(Beginning of Data)

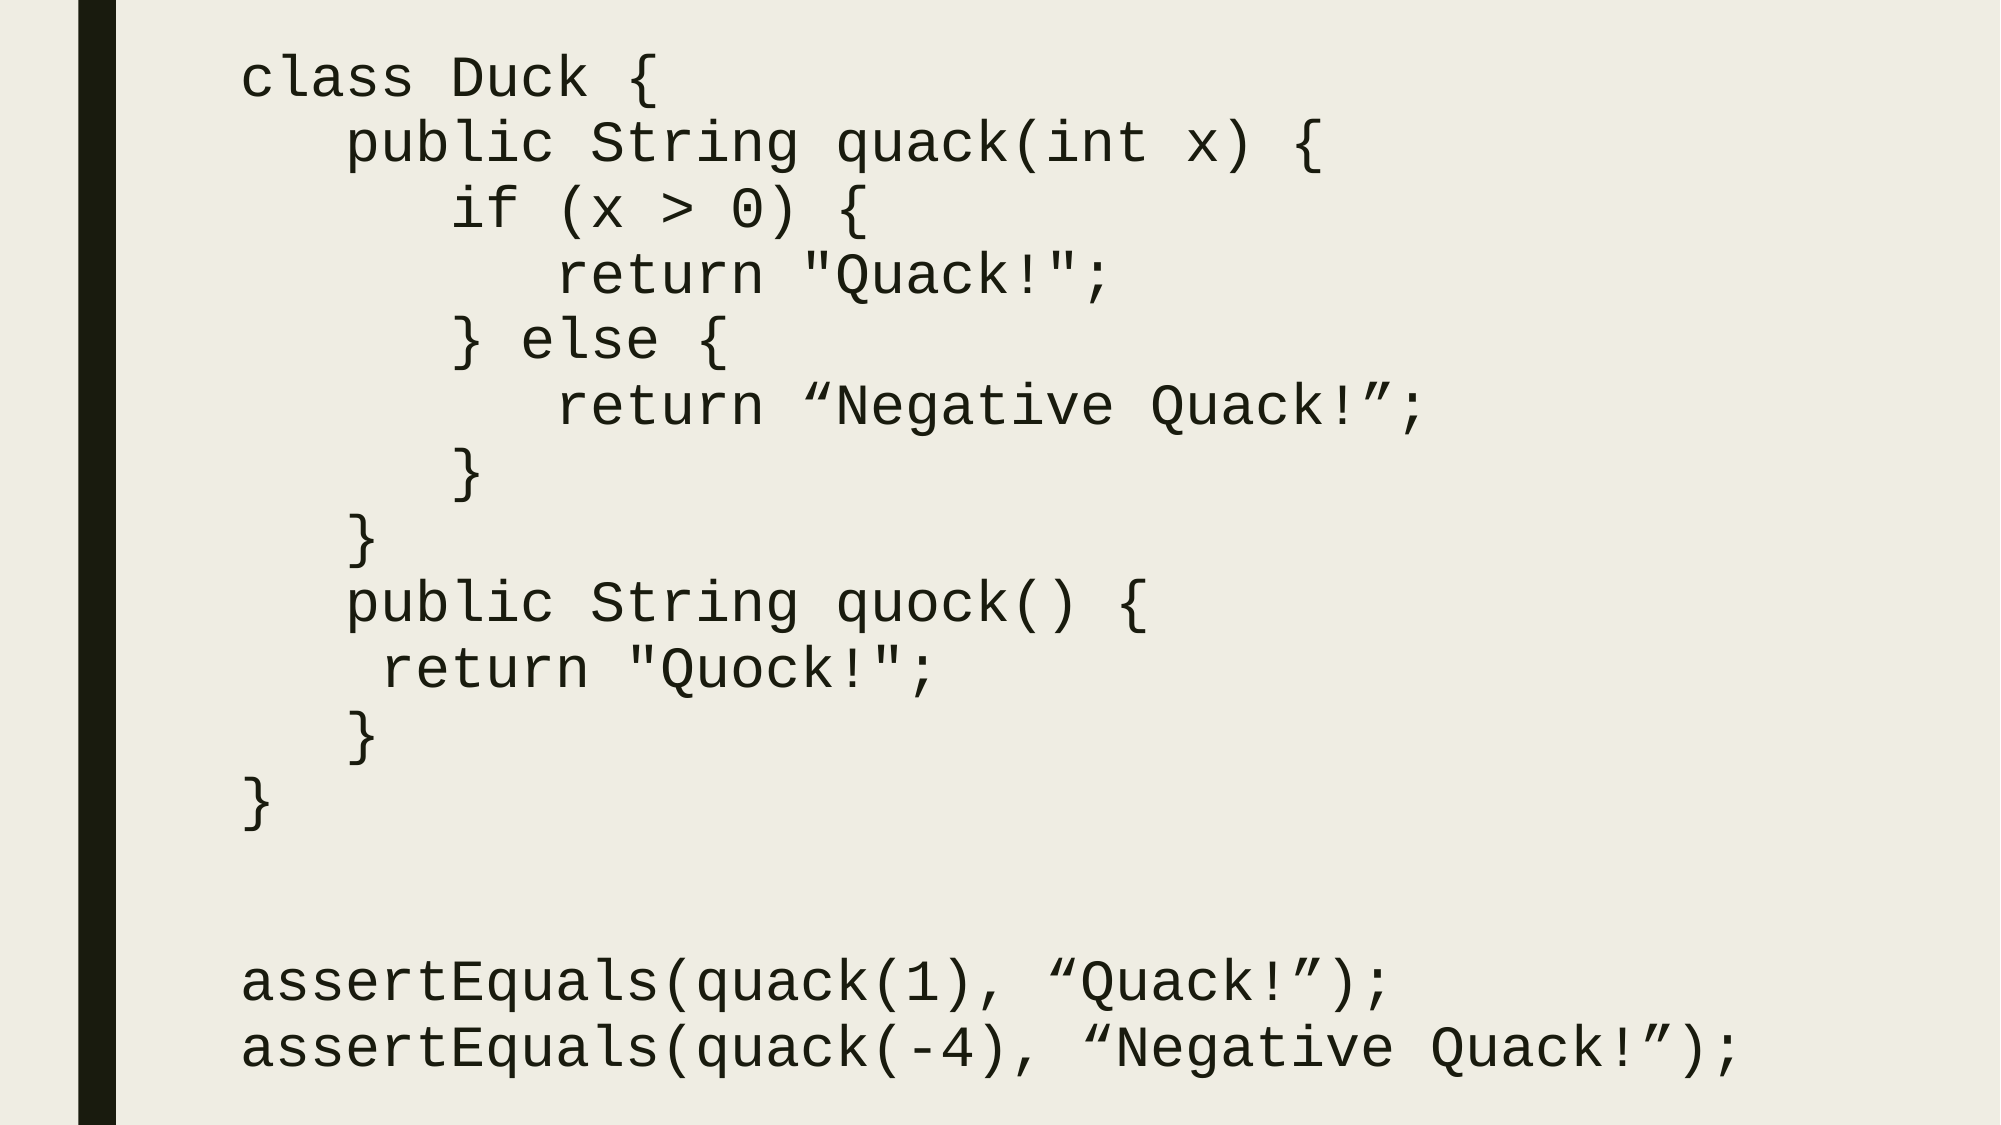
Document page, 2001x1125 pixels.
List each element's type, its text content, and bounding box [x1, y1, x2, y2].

list class Duck { public String quack(int x) { if (x > 0) { return "Quack!"; } else { return “Negative Quack!”; } } public String quock() { return "Quock!"; } } assertEquals(quack(1), “Quack!”); assertEquals(quack(-4), “Negative Quack!”); [225, 36, 1800, 963]
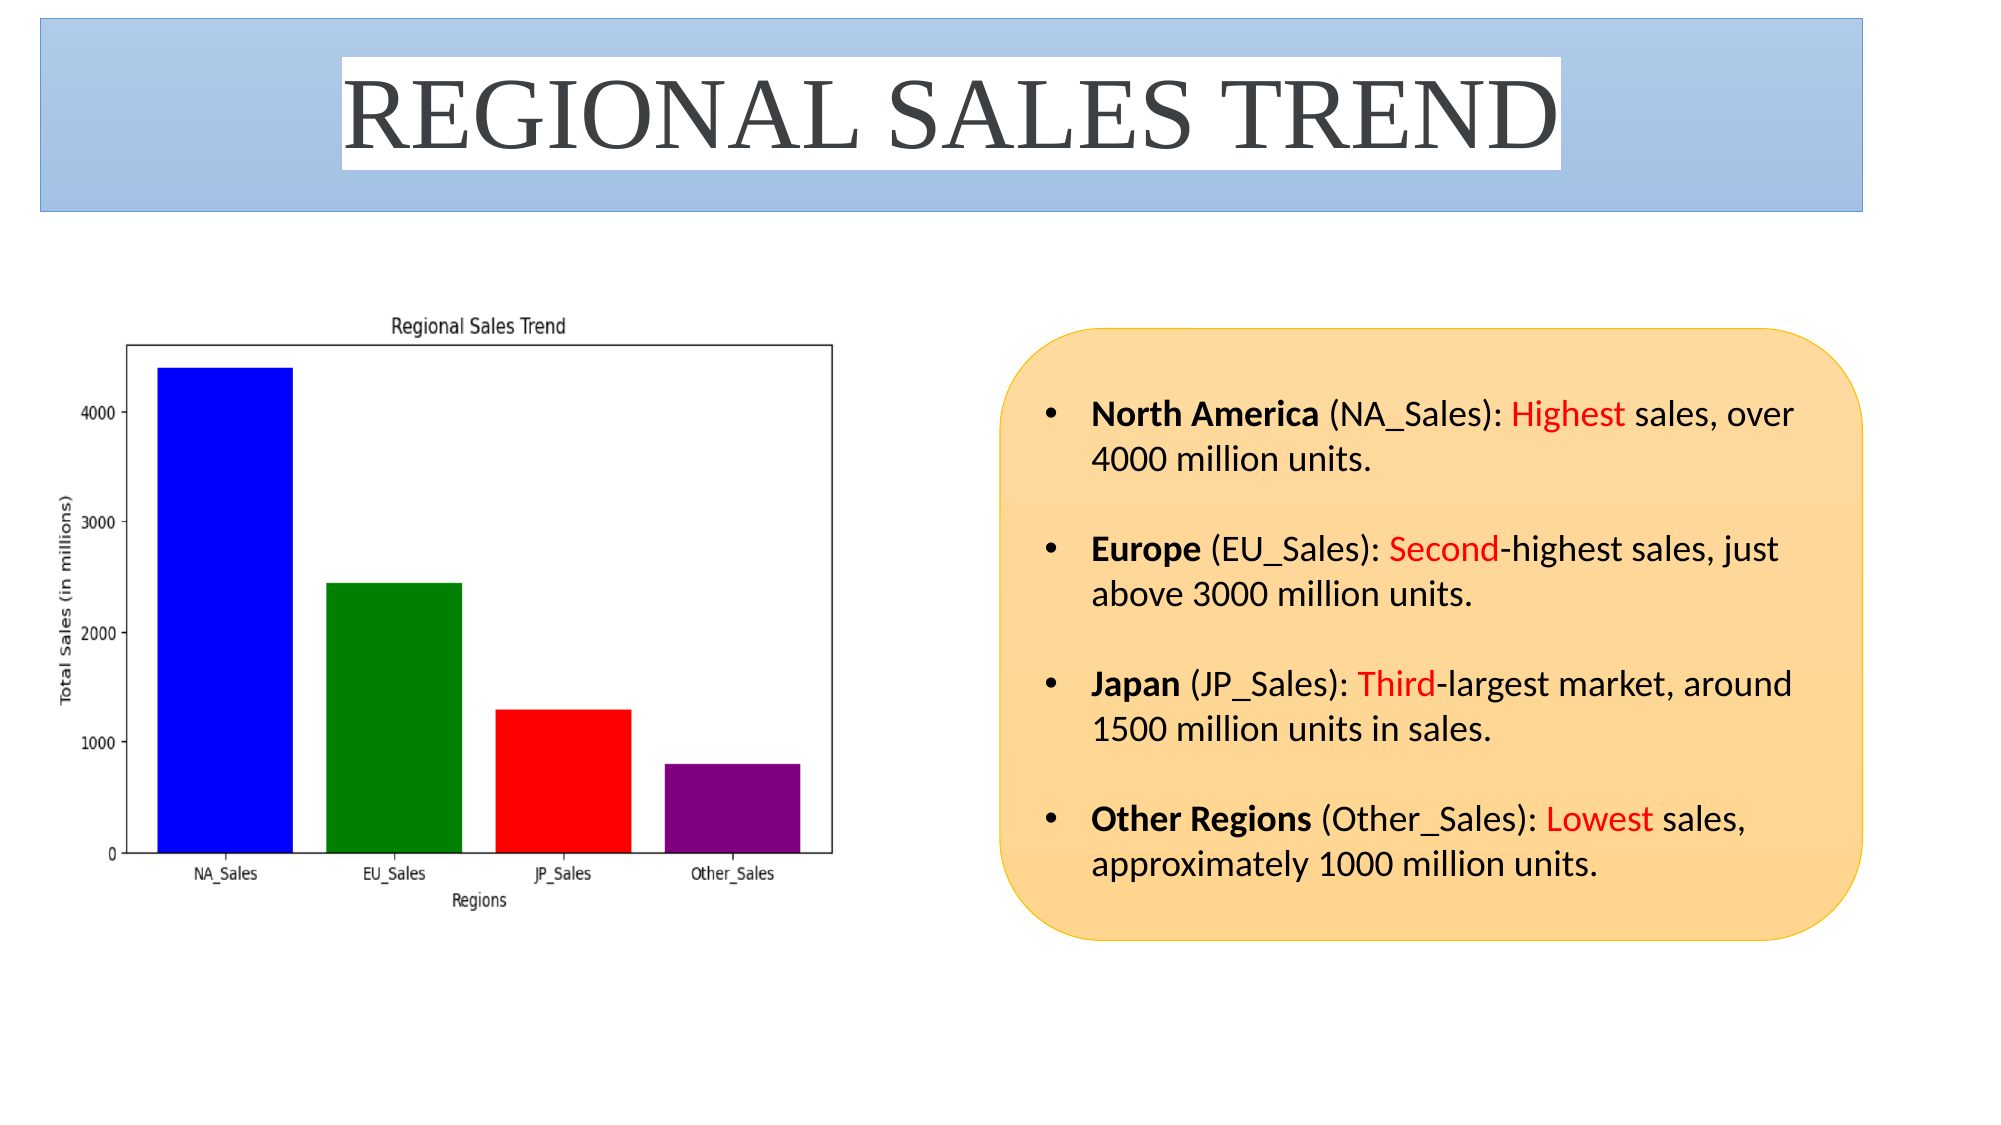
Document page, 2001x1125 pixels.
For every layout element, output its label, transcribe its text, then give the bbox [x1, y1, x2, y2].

picture [40, 304, 840, 914]
title REGIONAL SALES TREND [40, 18, 1863, 212]
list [975, 277, 1863, 1014]
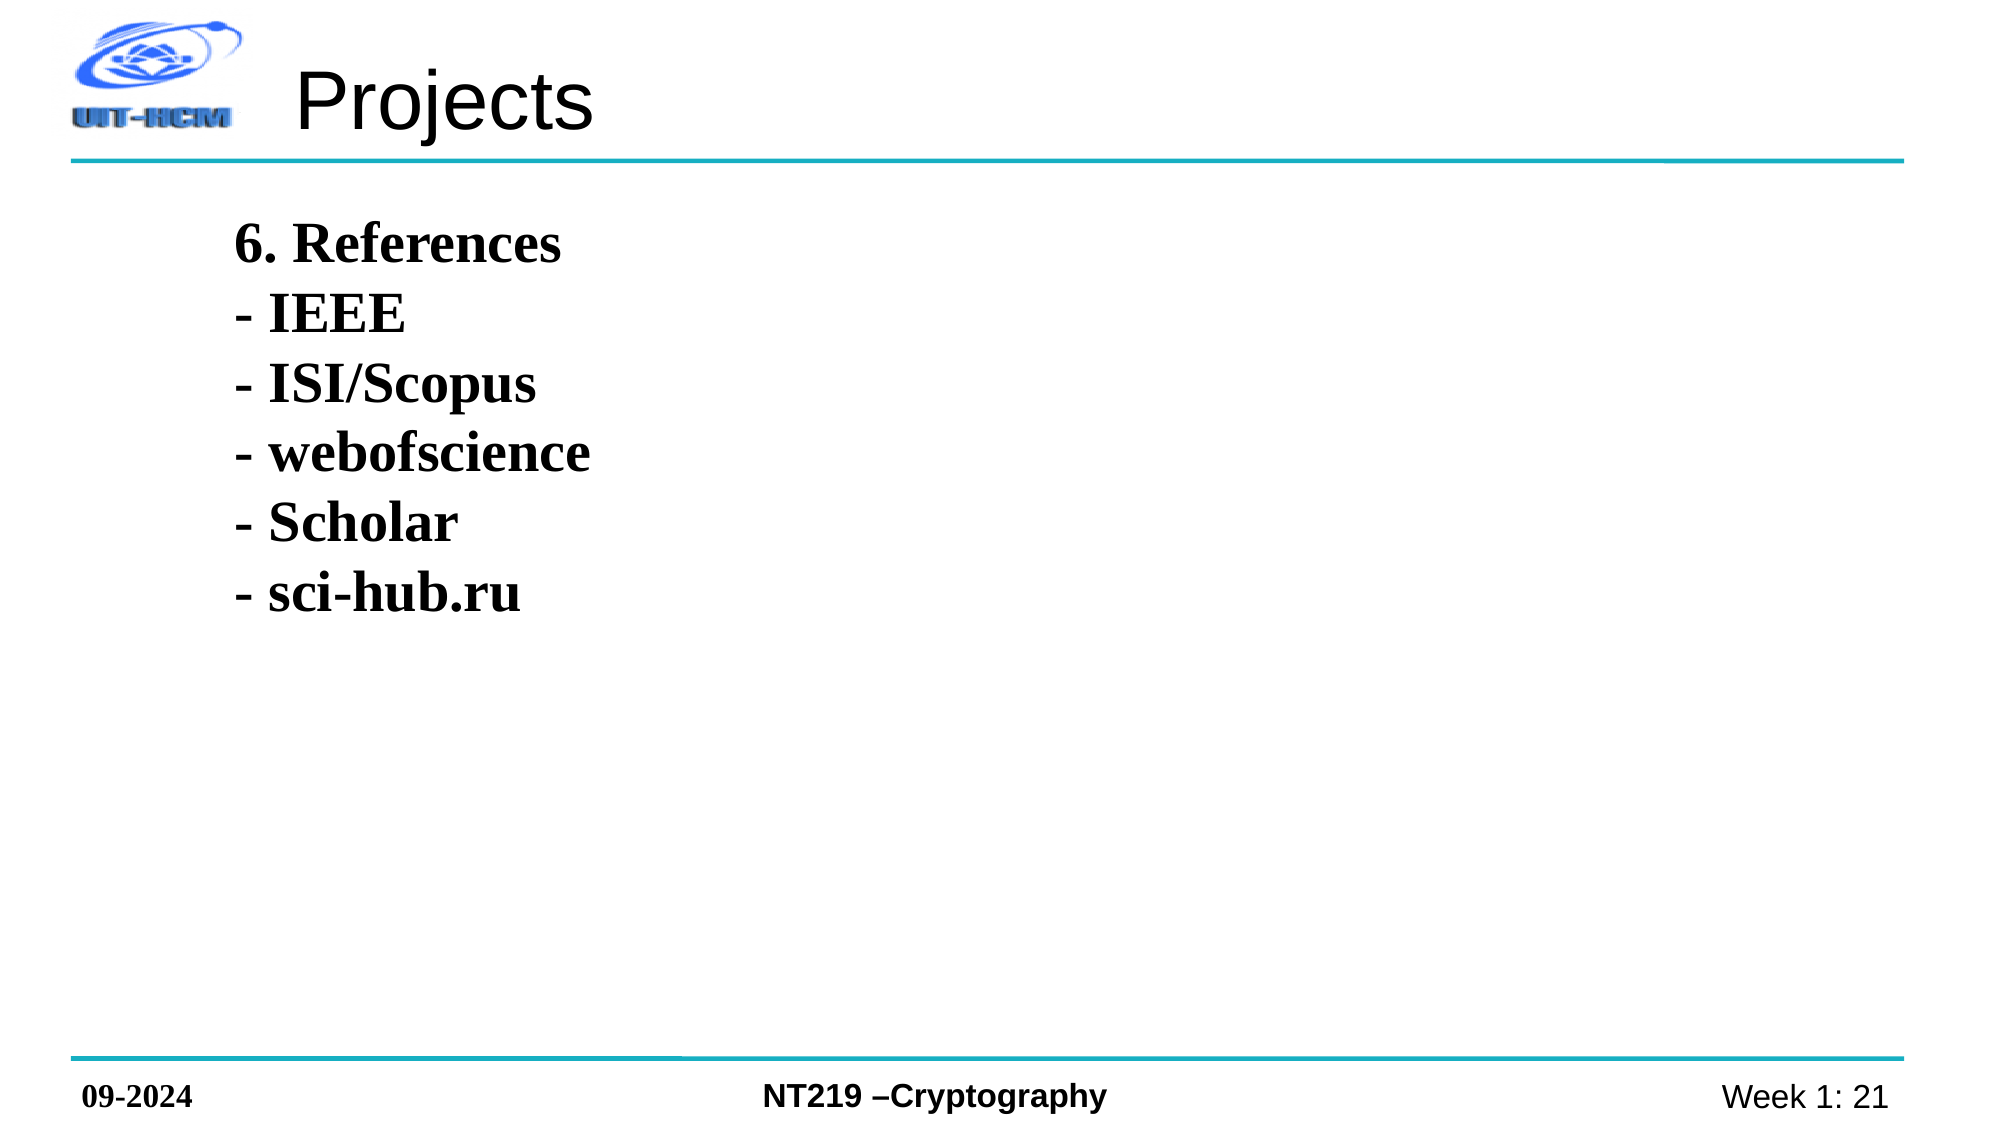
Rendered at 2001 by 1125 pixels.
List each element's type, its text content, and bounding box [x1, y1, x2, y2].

(End of Data)

→ Directions: Please write out all the data word for word, but keep every picture out.

→ Solved problem:
Document page, 2001x1125 pixels.
List each element's type, its text content, and bounding box [x1, y1, x2, y2].

list class Duck { public String quack(int x) { if (x > 0) { return "Quack!"; } else { return “Negative Quack!”; } } public String quock() { return "Quock!"; } } assertEquals(quack(1), “Quack!”); assertEquals(quack(-4), “Negative Quack!”); [225, 36, 1800, 963]
Document page, 2001x1125 pixels.
For every layout element, output its label, transcribe its text, then give the bbox [x1, y1, x2, y2].

picture [40, 304, 840, 914]
title REGIONAL SALES TREND [40, 18, 1863, 212]
list [975, 277, 1863, 1014]
Rendered at 2001 by 1125 pixels.
List each element's type, its text content, and bounding box [x1, y1, x2, y2].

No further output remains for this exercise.